**CONSIGNE**. Restituez à l'identique le passage du texte ci-dessous sur la culture de la connaissance dans le Groupe, en commençant à « Le problème de la transversalité » et en terminant à « par des non-francophones. ».

**TEXTE**.
☆ ☆ ☆ ☆ ☆

Les entretiens évoquent que cette culture pose des problèmes opérationnels. Notamment pour certains processus transverses (innovation, formation…) il est évoqué que ce manque de visibilité sur les connaissances/compétences présentes dans le Groupe conduit les collaborateurs à être inefficaces, voire conduit à des surcoûts (impossibilité d’identifier qui fait quoi dans le Groupe donc création d’activités en double pour répondre au même problème). Par ailleurs, cette culture pose aussi des problèmes importants pour l’intégration et surtout l’efficacité des nouveaux arrivés dans le Groupe (difficulté à trouver les bons interlocuteurs). Il est évoqué dans les entretiens que le temps d’intégration et d’adaptation pour les nouveaux collaborateurs peut être long et aussi mal vécu. Aussi les personnes interviewées appellent à un changement de culture de la connaissance.

Le problème de la transversalité et de sa difficulté de mise en œuvre est aussi évoqué au travers du problème de l’internationalisation. A plusieurs reprises, le problème de la compréhension de la langue est évoqué. Il est notamment suggéré de mettre l’accent sur la traduction ou de favoriser les modes de représentation visuelle de la connaissance pour faciliter son intégration par des non-francophones.

En revanche, ces actions demeurent confidentielles (ce sont généralement des démarches isolées, répondant à un besoin très spécifique donc peu généralisables) et ne répondent pas à une démarche globale : solutions de partage ou de diffusion (Intranet, Concours d’Innovation, réseaux d’experts), de stockage (guides et manuels, référentiels techniques, bases Rex), d’identification des connaissances (Systèmes d’Information RH, méthodologie de cartographie des connaissances).

☆ ☆ ☆ ☆ ☆

**DONNÉES**.
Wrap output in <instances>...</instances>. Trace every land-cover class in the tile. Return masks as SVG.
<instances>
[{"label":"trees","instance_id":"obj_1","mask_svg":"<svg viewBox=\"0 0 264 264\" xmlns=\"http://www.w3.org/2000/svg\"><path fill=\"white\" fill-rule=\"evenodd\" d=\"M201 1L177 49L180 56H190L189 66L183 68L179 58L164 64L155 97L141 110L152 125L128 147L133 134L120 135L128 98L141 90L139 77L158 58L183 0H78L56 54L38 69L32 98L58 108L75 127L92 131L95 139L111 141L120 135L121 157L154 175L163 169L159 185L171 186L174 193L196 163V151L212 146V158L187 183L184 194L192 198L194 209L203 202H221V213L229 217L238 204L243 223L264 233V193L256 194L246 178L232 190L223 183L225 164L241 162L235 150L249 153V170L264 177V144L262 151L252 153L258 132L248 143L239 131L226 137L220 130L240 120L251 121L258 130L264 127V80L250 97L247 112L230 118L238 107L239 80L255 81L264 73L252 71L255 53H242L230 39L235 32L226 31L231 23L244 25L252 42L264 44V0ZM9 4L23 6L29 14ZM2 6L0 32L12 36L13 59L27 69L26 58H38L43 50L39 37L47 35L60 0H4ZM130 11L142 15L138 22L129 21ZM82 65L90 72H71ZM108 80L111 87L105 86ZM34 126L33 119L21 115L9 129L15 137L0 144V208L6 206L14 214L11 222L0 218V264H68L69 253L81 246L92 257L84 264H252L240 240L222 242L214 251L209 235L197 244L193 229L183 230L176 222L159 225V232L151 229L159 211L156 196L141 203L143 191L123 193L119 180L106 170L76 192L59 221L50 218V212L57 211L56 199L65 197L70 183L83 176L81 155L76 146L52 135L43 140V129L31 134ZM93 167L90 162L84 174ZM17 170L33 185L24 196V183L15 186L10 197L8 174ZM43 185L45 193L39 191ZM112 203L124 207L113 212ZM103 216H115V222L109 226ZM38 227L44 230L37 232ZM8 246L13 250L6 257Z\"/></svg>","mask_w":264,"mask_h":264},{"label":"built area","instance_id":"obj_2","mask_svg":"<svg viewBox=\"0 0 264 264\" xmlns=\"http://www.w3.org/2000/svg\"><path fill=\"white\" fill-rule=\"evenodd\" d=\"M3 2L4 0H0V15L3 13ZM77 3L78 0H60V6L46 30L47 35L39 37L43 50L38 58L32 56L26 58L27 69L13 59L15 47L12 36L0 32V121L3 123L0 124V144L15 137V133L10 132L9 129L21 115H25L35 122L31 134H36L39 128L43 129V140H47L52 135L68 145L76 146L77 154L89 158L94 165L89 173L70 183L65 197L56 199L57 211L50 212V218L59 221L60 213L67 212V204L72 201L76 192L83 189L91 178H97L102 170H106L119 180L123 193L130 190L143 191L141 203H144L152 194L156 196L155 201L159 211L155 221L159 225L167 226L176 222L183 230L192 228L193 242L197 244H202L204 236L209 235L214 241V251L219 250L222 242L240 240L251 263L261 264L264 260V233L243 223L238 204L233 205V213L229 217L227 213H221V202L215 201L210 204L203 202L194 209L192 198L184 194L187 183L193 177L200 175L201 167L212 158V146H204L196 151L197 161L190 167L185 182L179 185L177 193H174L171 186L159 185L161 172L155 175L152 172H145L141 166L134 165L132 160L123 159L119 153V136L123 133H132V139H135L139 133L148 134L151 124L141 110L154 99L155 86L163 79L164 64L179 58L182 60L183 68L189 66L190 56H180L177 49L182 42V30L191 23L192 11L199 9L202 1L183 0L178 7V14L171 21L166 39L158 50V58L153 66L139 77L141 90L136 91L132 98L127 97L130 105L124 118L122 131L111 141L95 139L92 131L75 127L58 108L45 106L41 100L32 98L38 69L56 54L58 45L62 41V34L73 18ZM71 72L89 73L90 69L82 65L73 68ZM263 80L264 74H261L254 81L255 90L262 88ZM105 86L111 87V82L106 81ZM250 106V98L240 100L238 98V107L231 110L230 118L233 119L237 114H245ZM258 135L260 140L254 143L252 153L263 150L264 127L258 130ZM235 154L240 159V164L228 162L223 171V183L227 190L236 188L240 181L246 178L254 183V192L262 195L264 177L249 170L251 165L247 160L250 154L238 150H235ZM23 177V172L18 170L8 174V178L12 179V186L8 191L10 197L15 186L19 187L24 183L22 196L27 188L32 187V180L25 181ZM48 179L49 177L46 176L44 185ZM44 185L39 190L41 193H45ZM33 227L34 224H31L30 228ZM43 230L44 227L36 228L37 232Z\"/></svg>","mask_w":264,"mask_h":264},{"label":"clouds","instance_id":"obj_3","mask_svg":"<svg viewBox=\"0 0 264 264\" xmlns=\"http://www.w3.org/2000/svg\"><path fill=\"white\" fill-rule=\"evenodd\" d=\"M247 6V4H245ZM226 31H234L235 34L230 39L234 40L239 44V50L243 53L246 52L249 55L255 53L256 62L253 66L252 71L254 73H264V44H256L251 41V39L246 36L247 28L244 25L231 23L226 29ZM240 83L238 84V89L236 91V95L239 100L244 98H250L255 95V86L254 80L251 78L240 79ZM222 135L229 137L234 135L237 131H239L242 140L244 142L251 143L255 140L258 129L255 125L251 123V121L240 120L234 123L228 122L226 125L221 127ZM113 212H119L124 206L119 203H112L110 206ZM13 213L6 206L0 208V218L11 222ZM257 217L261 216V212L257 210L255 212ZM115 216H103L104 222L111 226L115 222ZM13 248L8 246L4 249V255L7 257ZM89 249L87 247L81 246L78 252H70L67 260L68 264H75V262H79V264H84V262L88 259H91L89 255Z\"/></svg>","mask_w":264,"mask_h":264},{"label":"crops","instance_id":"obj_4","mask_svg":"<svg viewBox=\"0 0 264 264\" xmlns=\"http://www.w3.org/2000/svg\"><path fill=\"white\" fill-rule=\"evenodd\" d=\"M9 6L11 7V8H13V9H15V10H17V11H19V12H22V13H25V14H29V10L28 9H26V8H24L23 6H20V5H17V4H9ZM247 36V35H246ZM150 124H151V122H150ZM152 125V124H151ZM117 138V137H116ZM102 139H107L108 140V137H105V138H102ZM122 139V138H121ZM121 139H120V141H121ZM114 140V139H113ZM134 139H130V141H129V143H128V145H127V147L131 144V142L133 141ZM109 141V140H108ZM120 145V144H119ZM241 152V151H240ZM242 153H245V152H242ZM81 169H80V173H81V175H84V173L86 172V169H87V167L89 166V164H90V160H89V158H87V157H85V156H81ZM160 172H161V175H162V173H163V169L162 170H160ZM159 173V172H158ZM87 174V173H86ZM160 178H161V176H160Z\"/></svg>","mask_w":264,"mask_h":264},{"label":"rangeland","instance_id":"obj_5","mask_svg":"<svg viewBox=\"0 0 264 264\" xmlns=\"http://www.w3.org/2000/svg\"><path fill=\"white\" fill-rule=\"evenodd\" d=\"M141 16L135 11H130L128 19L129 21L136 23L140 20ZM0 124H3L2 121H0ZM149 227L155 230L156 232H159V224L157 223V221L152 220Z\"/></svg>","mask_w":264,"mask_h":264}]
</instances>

☆ ☆ ☆ ☆ ☆

**CORRIGÉ**.
Le problème de la transversalité et de sa difficulté de mise en œuvre est aussi évoqué au travers du problème de l’internationalisation. A plusieurs reprises, le problème de la compréhension de la langue est évoqué. Il est notamment suggéré de mettre l’accent sur la traduction ou de favoriser les modes de représentation visuelle de la connaissance pour faciliter son intégration par des non-francophones.